### Your task
Beginning at the line containing "index pip: (193, 113)", output every line to the end of the data below exactly as it appears.

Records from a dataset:
---+---
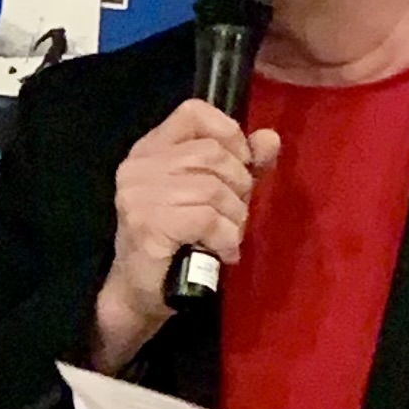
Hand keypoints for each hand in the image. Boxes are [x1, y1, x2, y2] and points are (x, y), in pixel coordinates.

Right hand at [92, 98, 281, 369]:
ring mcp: (139, 196)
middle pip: (212, 153)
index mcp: (149, 150)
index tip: (239, 165)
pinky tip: (223, 251)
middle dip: (239, 185)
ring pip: (213, 187)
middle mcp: (138, 167)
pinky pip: (207, 218)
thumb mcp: (213, 195)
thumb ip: (241, 164)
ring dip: (234, 217)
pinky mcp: (148, 226)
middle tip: (235, 215)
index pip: (193, 113)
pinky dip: (225, 237)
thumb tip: (270, 139)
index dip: (228, 133)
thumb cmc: (176, 242)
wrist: (138, 295)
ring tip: (228, 237)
---+---
### Exercise response
index pip: (193, 113)
pinky dip: (225, 237)
thumb tip: (270, 139)
index dip: (228, 133)
thumb cmc: (176, 242)
wrist: (138, 295)
ring tip: (228, 237)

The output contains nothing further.